We have provided a new EGT model, which shows that arranging prior commitments in multiagent group interactions, not just pair-wise ones, provides a pathway towards the evolution of cooperation in the typical PGG. Our analytical and numerical results clearly exhibit that if the cost of arranging commitment is sufficiently small compared to cost of cooperation, then commitment arranging behavior becomes frequent, leading henceforth to high levels of cooperation in a population sporting a representative variety of playing strategies. Furthermore, an optimal prior commitment participation level emerges, dependent both on the common goods dilemma and on the cost of arranging commitment. In particular, the harsher the dilemma and the costlier the commitment, the higher the required commitment participation level to ensure the success of the joint venture. Additionally, as a commitment deal may last for more than one round, we evince that longer-lasting commitments require a greater strictness upon fake committers than short ones.

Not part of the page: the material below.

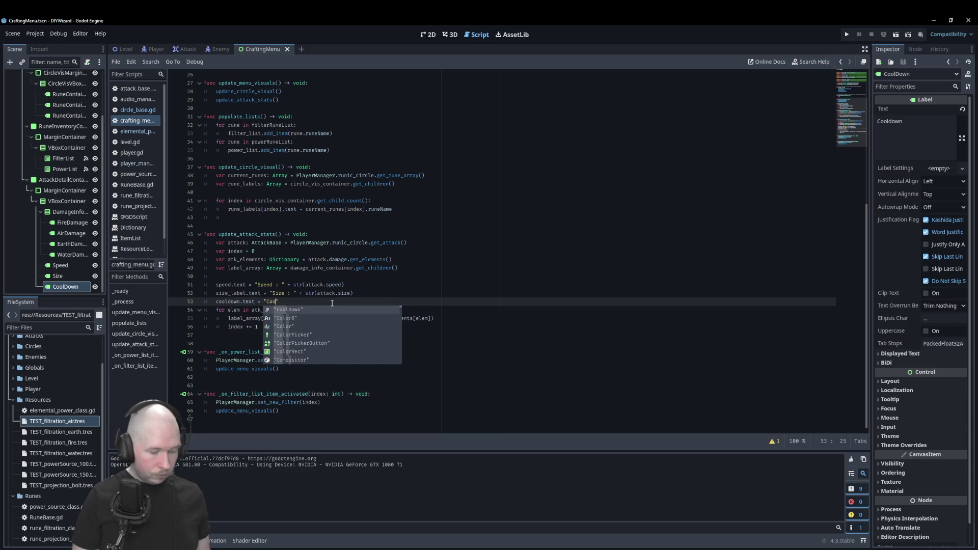
{"action": "type", "text": " :"}
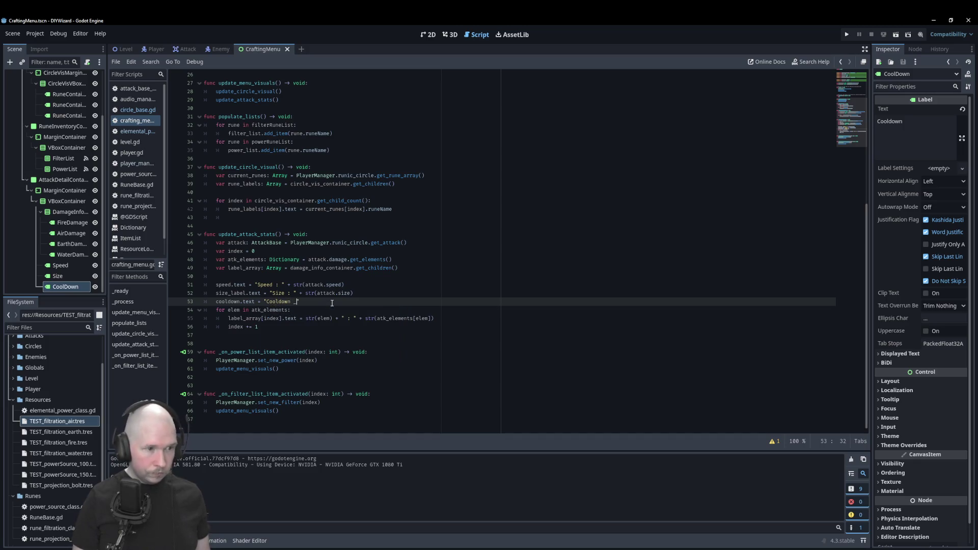
{"action": "type", "text": " \" "}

The results we obtain are in close accordance with experimental economic outcomes obtained by others [9, 10]. But the present work further reveals that, whenever the compensation that needs to be paid by fake committers reaches a certain threshold, increasing it does not lead to improvement in terms of cooperation levels. It implies that, when designing norms, whether in real life or a self-organizing MAS, it is not necessary to have an infinitely large compensation or sanction against law breakers, for a sufficient one is enough for a wide range of situations. Moreover, the current paper suggests the need for further behavioral experiments to explore the effects of varying the essential parameters that drive commitments.

Finally, our work provides specific insights into the design of self-organizing MAS when dealing with group interactions. For instance, in finding the effective degrees of commitment one should require from group members which lead to highest levels of cooperation. Another instance concerns the use of commitment with a view to cooperation in lieu of intention recognition [18, 20, 21], when the latter is not reliable enough. Commitment can be seen as a cogent form of intention manifestation, and achieving joint intentions is an exclusive characteristic of the human species [63]. Notwithstanding, as groups increase in size, intention recognition may need to be supplemented by explicit intention commitment to ensure joint success [64].